Por supuesto, los momentos en los que creo en esta historia son los más difíciles. Me siento incómodo, frágil, irritado, atrapado, insatisfecho y muy crítico conmigo mismo. Esto es muy común entre otros que también conozco. Estamos esperando que alguien más haga eso. algo eso nos hará felices. Y es muy fácil quedar atrapado en este pensamiento.
«A veces las historias son tan ruidosas y convincentes que caigo en ellas. Otras veces los veo como niños pequeños que necesitan mi atención».

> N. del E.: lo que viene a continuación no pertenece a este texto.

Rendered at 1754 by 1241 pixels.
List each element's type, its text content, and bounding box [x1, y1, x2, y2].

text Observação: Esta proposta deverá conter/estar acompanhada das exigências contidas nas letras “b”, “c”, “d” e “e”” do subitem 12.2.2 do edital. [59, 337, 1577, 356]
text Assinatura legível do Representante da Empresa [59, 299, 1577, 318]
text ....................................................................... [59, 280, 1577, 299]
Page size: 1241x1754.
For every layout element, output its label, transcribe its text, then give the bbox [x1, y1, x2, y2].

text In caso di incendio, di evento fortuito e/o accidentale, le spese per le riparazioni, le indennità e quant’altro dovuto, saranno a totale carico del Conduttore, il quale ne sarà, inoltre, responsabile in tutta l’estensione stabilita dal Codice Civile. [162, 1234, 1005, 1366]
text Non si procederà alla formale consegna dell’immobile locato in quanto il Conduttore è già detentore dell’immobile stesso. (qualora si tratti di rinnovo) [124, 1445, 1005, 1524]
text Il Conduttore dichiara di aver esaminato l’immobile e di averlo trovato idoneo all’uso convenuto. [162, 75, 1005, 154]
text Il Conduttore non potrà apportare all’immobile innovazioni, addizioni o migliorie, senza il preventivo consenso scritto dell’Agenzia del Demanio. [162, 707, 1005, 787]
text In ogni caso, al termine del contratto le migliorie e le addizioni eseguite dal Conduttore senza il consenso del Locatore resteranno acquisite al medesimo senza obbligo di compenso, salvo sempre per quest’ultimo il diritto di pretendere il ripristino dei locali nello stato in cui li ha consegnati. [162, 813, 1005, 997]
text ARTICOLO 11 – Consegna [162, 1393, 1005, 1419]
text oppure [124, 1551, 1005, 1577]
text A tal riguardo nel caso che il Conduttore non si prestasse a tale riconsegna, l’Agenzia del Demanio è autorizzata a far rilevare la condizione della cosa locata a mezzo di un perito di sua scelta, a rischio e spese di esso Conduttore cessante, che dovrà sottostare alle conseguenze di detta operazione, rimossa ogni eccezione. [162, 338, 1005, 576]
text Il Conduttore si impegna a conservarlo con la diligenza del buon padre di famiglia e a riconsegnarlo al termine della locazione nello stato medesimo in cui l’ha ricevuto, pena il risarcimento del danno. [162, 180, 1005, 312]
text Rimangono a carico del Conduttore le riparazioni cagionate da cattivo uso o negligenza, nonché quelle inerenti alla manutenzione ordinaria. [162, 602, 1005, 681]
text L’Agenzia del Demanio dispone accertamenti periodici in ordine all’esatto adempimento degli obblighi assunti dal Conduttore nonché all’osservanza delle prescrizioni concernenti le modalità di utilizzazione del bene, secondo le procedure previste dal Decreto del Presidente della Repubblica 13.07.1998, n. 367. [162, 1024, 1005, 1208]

Es entonces cuando me siento completamente solo. Está tan oscuro ahí dentro, ¿y por qué nadie viene a rescatarme? No sólo estar solo: esto es soledad. Ésta es la mente del no tener. Simplemente intenta tener una relación con alguien cuando estés en esta historia: el diálogo consiste en “¿Por qué no lo hiciste?” y “Deberías” y “Tú me obligas”, y la otra persona comienza a pensar “Si dejaras de criticarme…” y nunca estamos completamente presentes el uno con el otro. Nunca podremos ver el momento tal como es. Creamos esta gran desconexión entre la realidad de otra persona y nuestros pensamientos. En gran parte porque nos hemos desconectado mucho de la realidad de nosotros mismos.
Podemos tener esta misma relación con nosotros mismos. “Si tan solo hubiera hecho esto… Si tan solo tuviera la fuerza para hacerlo… Si pudiera dejar de creer en mi historia, entonces realmente podría encontrar la paz”. Esto está igualmente desconectado y puede hacernos sentir alienados y solos. Nos sentimos indignos del cuidado de otros porque no cuidamos de nosotros mismos. Seguimos esperando algo. ¿El momento adecuado? ¿La persona adecuada? ¿La acción correcta?
El punto es detener. Estar. Ya estamos aquí. Ya en paz. Ya posees una abundancia. Conectar. Tengo que darme cuenta de esto una y otra vez. Estos son mi historias en mi mente, entonces, ¿qué tienen que ver con alguien más? Y además, ¿qué tienen que ver con mi verdadero ser?
Cuando me siento con esas historias, puedo verlas tal como son y dejarlas ir. Puedo tocar ese tierno espacio dentro de mí que es felicidad ya. Es paz. Es la abundancia interior la que siempre está ahí. Es el lugar que no necesita nada más y tiene mucho que dar. Al principio es doloroso entrar en ese lugar desde los confines de mi historia.
Pero eso también está bien. Hay una dulzura allí y una generosidad que me da fuerza y gracia. Aquí el amor permanece. Para mí y para todas aquellas personas que pensé que debería estar haciendo algo. para a mí.
Introduzca la compasión. Bondad amorosa. Alegría comprensiva. Aquí es donde la soledad se convierte en unión. Conectado. Incluso si estoy físicamente solo, siento esta unión con todos los seres, todos nosotros vivos con nuestras historias, luchas y pensamientos. Siento que no estoy solo porque puedo reconocer en los demás lo que reconozco en mí. Y como no necesito alguien hacer cualquier cosa o sea de cualquier manera para mí, puedo apreciar plenamente cómo son y qué están haciendo ahora. Este aprecio genera amor. Y caminar con todo ese amor te hace amable, incluso contigo mismo, conectándote aún más.
Para mí, dejar ir las historias y entrar en este espacio es un fluir y fluir. A veces las historias son tan ruidosas y convincentes que caigo en ellas. Otras veces los veo como niños pequeños que necesitan mi atención y puedo mecerlos y calmarlos hasta que caigan en un sueño tranquilo.
Cuanto más desconectado estoy de mi propio corazón genuino, más solo me siento. Pero cuando descanso plenamente en el momento presente, mi sensación de unión es tan inmensa que camino sonriendo a los extraños.
“Como estudiante de todo lo humano, me encuentro llegando a los espacios intermedios”, dice Leslie Gossett. “Escribo, respiro, pienso, siento, aprendo, temo, amo, pierdo, como, practico yoga, medito y duermo”. Recientemente se mudó al Área de la Bahía y asiste a la escuela de Salud Holística.